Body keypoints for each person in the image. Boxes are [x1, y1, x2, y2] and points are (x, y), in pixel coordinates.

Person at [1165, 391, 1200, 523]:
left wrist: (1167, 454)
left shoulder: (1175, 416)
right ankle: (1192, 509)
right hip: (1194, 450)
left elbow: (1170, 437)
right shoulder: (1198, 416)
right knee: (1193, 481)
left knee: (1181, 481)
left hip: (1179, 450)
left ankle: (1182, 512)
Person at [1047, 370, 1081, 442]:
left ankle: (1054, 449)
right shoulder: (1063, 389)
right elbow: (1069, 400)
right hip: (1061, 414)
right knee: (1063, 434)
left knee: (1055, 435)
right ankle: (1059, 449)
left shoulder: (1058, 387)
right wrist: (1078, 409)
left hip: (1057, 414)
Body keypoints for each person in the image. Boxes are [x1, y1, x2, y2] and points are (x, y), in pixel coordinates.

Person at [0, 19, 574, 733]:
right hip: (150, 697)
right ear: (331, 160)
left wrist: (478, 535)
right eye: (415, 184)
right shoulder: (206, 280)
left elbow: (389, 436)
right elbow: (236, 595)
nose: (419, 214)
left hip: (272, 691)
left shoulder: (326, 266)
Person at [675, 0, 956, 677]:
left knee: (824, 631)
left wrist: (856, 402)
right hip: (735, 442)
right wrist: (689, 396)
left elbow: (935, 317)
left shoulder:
--
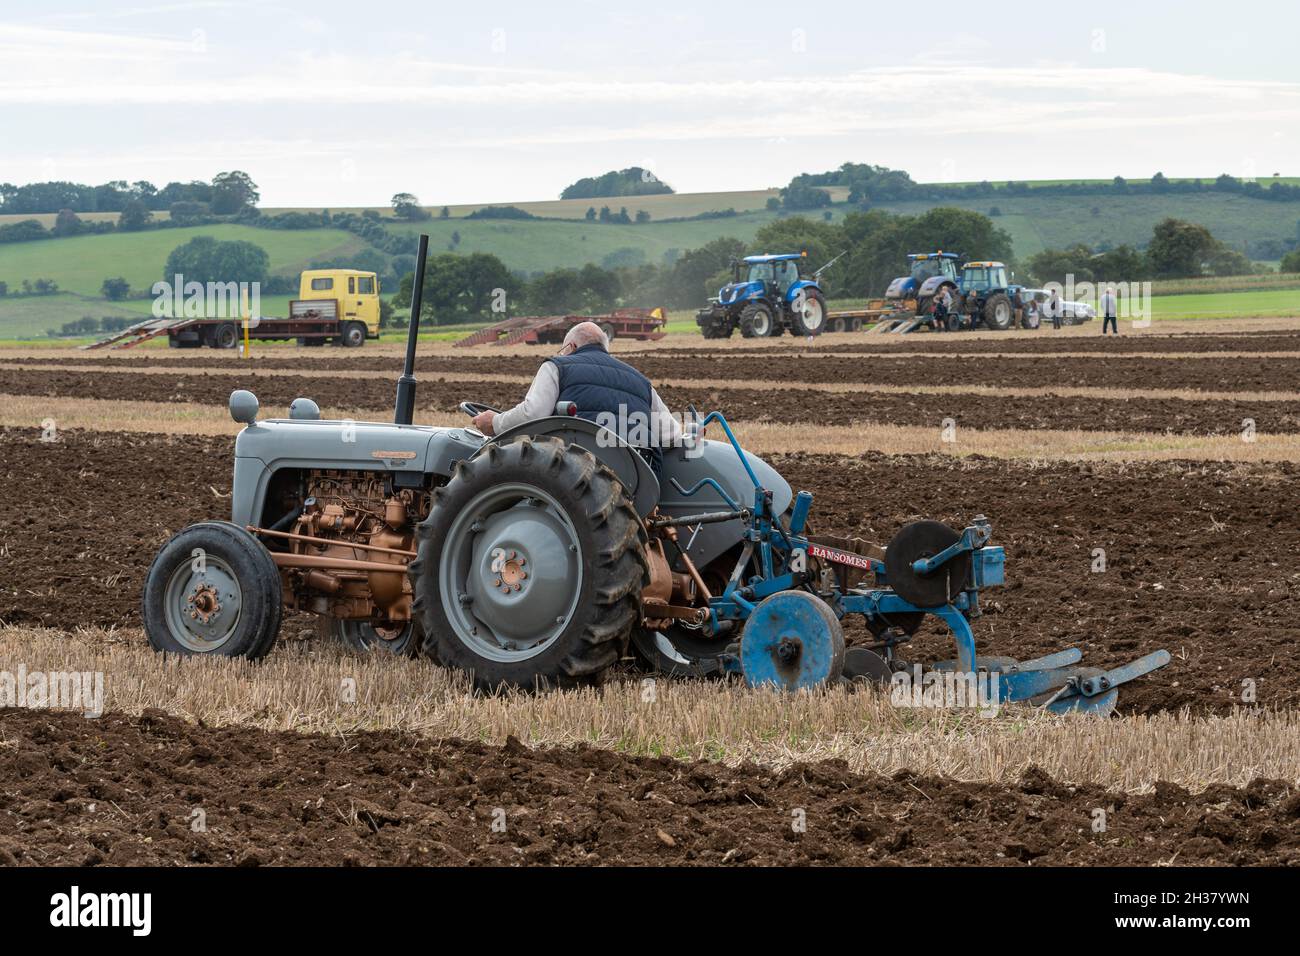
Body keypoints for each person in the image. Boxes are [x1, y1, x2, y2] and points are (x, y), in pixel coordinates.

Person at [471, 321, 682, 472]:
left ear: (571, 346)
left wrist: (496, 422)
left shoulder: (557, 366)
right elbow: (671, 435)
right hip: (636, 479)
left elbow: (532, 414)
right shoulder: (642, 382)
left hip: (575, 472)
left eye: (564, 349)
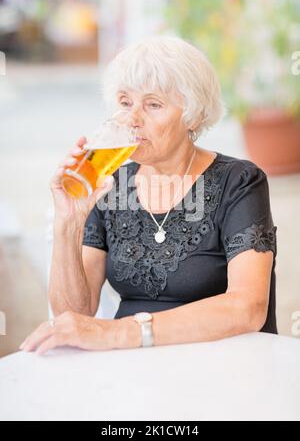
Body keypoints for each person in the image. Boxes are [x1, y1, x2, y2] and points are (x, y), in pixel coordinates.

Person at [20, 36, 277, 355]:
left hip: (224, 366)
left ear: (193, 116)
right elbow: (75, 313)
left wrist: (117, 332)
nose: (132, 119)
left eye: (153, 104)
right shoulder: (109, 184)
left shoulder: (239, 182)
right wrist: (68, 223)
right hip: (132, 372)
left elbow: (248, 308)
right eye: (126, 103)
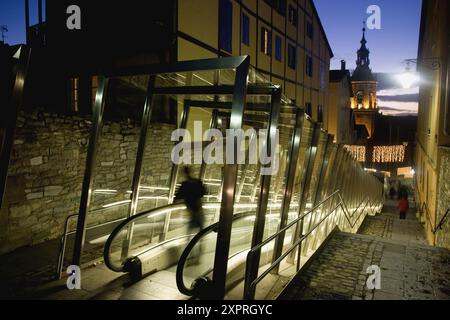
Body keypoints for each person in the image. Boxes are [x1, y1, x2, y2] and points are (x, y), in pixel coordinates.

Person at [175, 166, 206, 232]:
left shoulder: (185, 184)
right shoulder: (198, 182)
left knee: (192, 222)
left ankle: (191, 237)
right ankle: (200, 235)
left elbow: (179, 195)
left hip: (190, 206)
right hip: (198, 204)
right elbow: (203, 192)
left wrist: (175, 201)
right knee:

Problem requirements: Each line of the data in which the string "ankle" appears needs to be copied.

The completed task:
right ankle: (1192, 509)
left ankle: (1182, 512)
left ankle: (1054, 449)
right ankle: (1059, 449)
left ankle: (191, 237)
right ankle: (200, 235)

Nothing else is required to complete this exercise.